You knew wandering here was a bad idea from the start. Abandoned buildings are not uncommon where you live, even with the countless trillions on Babel, but this hospital was closed for a reason. Some sort of radiation leak had contaminated the entire area, or so you’d been told. You push through the double door and are immediately greeted with darkness. Power had been shut off in this area decades prior, but in you go, alone. Wandering through the abandoned halls the way a child would a school at night. This building was meant to provide life, yet it feels almost... hostile. Your “borrowed” Geiger counter stays silent.

          You’ve played in this area as a bored teenager multiple times, but upon revisiting, something feels different, like the walls are slightly too short, doors slightly too frequent. This continues. Hallways where none existed before, doors where windows used to be. After walking for what seems like hours, but could only be minutes, a light emanates from a room ahead. The room doesn't have a door. There was a door, now a bent piece of metal strewn on the opposite side of the hallway as if it had been removed by force.

          Inside the room lay an operating table with a small dish not wider than your palm in the center. This room is Wrong, it feels Incorrect, like it shouldn’t or couldn’t exist. A dangling lamp hung from the roof. Ash and soot coat the floor in an asymmetric starburst. 

          The dish calls for you. A thick black goo slowly swirls inside. It sings you a song of temptation. A song of sweet nothings. The silence roars in your ears as you approach the dish. Every instinct begs you not to touch it. Whether it was curiosity, foolishness, or simple runaway hubris... it didn’t matter, the process had begun.

          Immediately, the liquid climbs up your arm, tripping over itself in an attempt to spread. You realize your mistake, but it’s too late. You turn towards the doorway and pull with all your might against the liquid chain. All efforts are futile. It tears through your clothing and soaks into your flesh.
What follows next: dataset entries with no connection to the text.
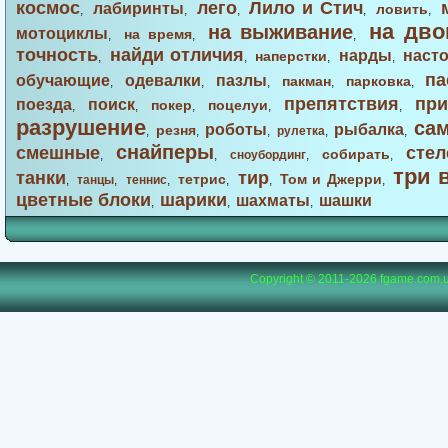
космос
лего
Лило и Стич
лабиринты
ловить
,
,
,
,
,
на дво
на выживание
мотоциклы
на время
,
,
,
точность
найди отличия
нарды
наст
наперстки
,
,
,
,
па
обучающие
одевалки
пазлы
пакман
парковка
,
,
,
,
,
препятствия
при
поезда
поиск
покер
поцелуи
,
,
,
,
,
разрушение
са
роботы
рыбалка
резня
,
,
,
рулетка
,
,
снайперы
смешные
стел
собирать
,
,
сноубординг
,
,
три 
танки
тир
тетрис
Том и Джерри
,
танцы
,
теннис
,
,
,
,
цветные блоки
шарики
шахматы
шашки
,
,
,
Copyright © 2011-2026
fgame.com.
Your tissues and capillaries seeth as your atoms rearrange into long, thin chains of fire and life. A body was not meant to feel this way, maintaining proprioception with limbs disintegrated.
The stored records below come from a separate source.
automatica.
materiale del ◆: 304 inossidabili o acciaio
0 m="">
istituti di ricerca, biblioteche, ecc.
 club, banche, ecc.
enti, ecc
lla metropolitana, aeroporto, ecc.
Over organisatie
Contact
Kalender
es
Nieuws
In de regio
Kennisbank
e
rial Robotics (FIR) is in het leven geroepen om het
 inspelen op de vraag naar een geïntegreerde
          How you maintain consciousness as the intramolecular forces between your brain matter rupture and reconstruct, you do not know. The cavity in your chest shrinks and pressurizes until oxygen, no longer necessary, vents out of every orifice untouched by the corruption. Blood falls through the pores of your skin out of your body, like a wet sponge squeezed over a sink. Where your legs used to be, asymmetric columns of isoprene, icosane and titanium now stand. The closest you can equate it to is the feeling of standing up too fast.

          Your bones snap and puncture gaps in the goo. Blood and gore spew violently from the holes. The goo squeezes tighter, crunching your bones in its suffocating grasp. It winds tighter and tighter, immobilizing the last few muscles under your control. Your ribs bend inwards, piercing your lungs, filling them with dark liquid rubber. You stretch your jaw to let out a scream, but no sound escapes, save for the squelching of flesh.
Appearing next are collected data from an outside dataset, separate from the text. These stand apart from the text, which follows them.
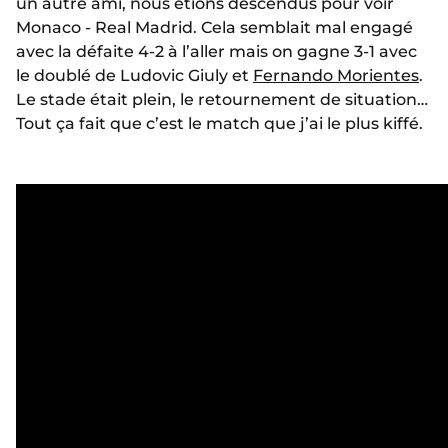
un autre ami, nous étions descendus pour voir
Monaco - Real Madrid. Cela semblait mal engagé
avec la défaite 4-2 à l’aller mais on gagne 3-1 avec
le doublé de Ludovic Giuly et
Fernando Morientes
.
Le stade était plein, le retournement de situation…
Tout ça fait que c’est le match que j’ai le plus kiffé.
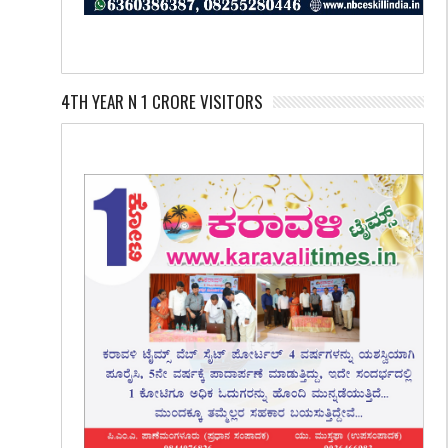
4TH YEAR N 1 CRORE VISITORS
          What remains of the brain tries desperately to respond to the falling blood pressure, raising your pulse to a pace reserved for small rodents. Your heart gives way under the pressure, goo rushes into the aortas, flowing backwards through your now empty blood vessels. Every mechanism your body has to protect from outside threats turns upon itself, expediting its own demise.

          Your mind races with thoughts of the life you have left behind, how you would give anything to go back thirty seconds, to undo your mistakes. You spasm on the floor, vomiting watery blood, vision darkening, consciousness slipping. Only by unfaltering willpower do you stay awake.

          The writhing stops, the process completes. You rise to your feet. Slowly you lift your arm and turn your gaze upon it. It is terrifying. A horror beyond your comprehension. An amalgamation of liquid rubber and titanium. Latex drips from your body, mixing with your blood on the floor. You collapse in shock.